***** Data *****

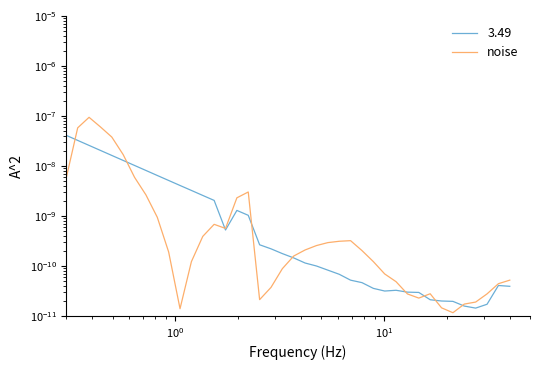

The chart shows a value of 0.0 at 17. True or false?

False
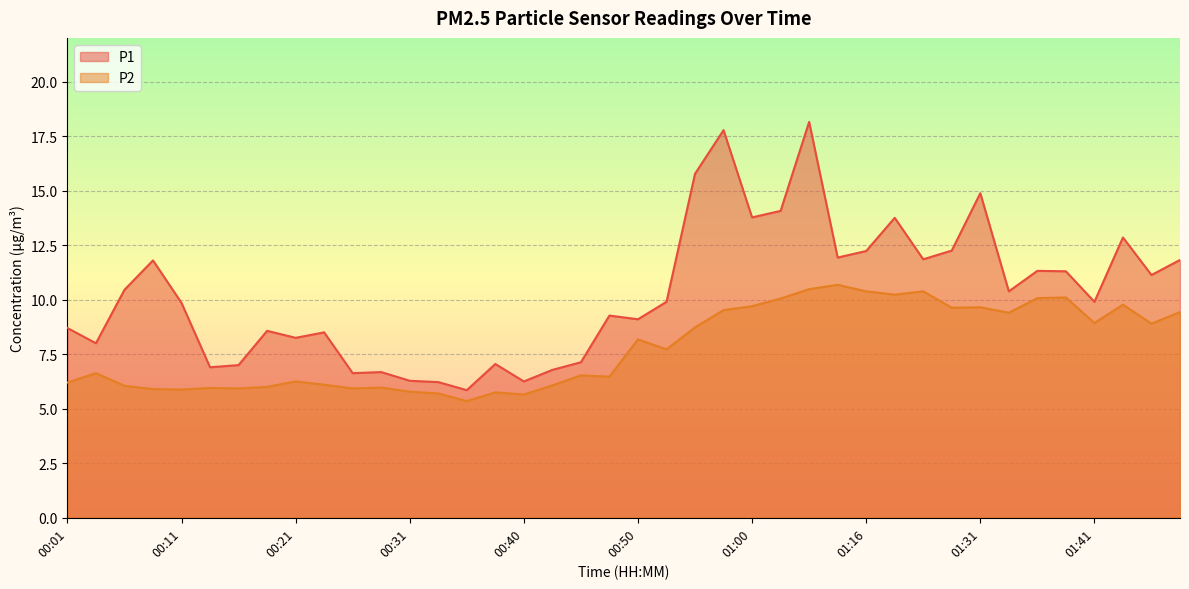

List the series in order of their peak value, lowest first.

P2, P1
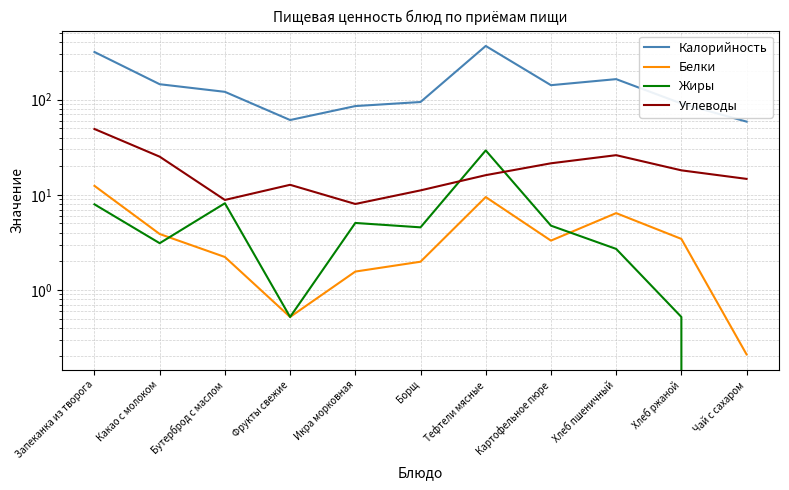

At which category does the chart reach its minimum across all series?

Чай с сахаром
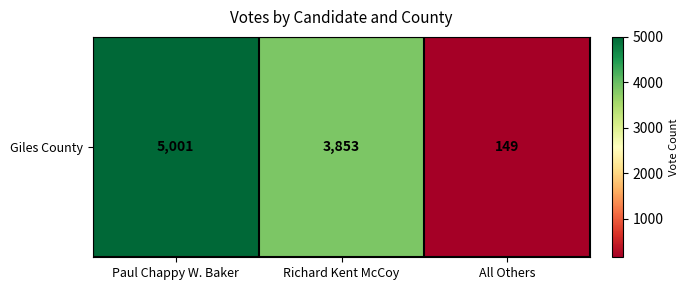

What is the sum of all values?

9003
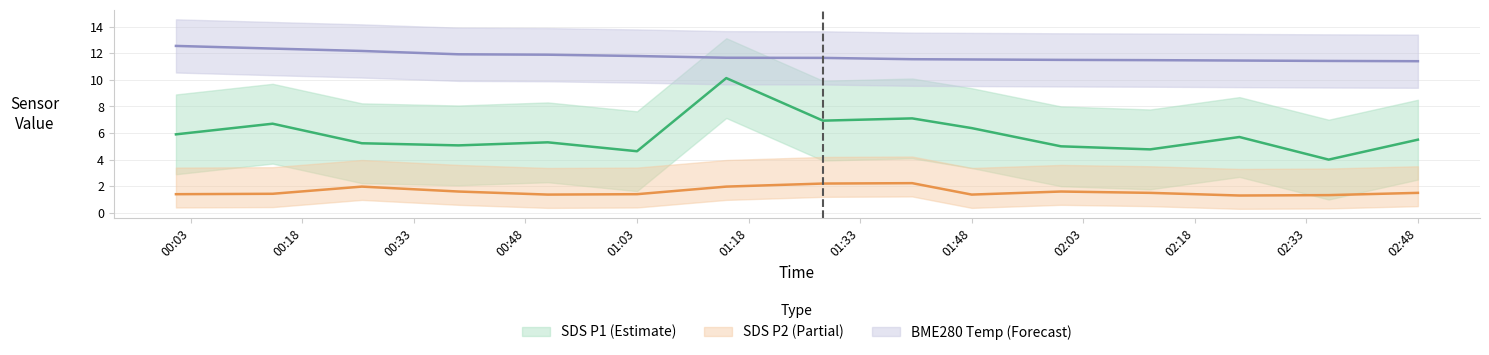

At how many categories does at least one series exceed 2?

15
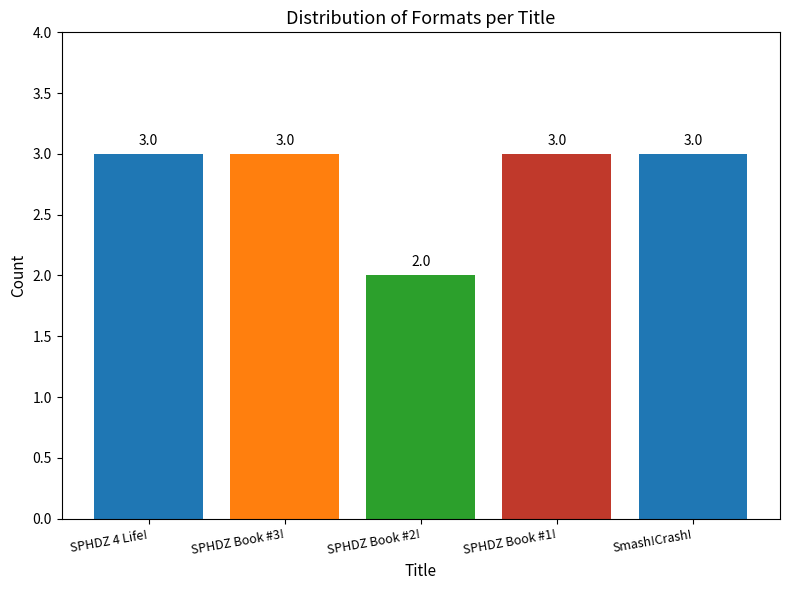

What is the label of the 5th bar from the left?

Smash!Crash!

*****

* Work item
Copy every line of the rows above that contains the string "does", matching case exactly.

* Answer section
At which category does the chart reach its minimum across all series?
At how many categories does at least one series exceed 2?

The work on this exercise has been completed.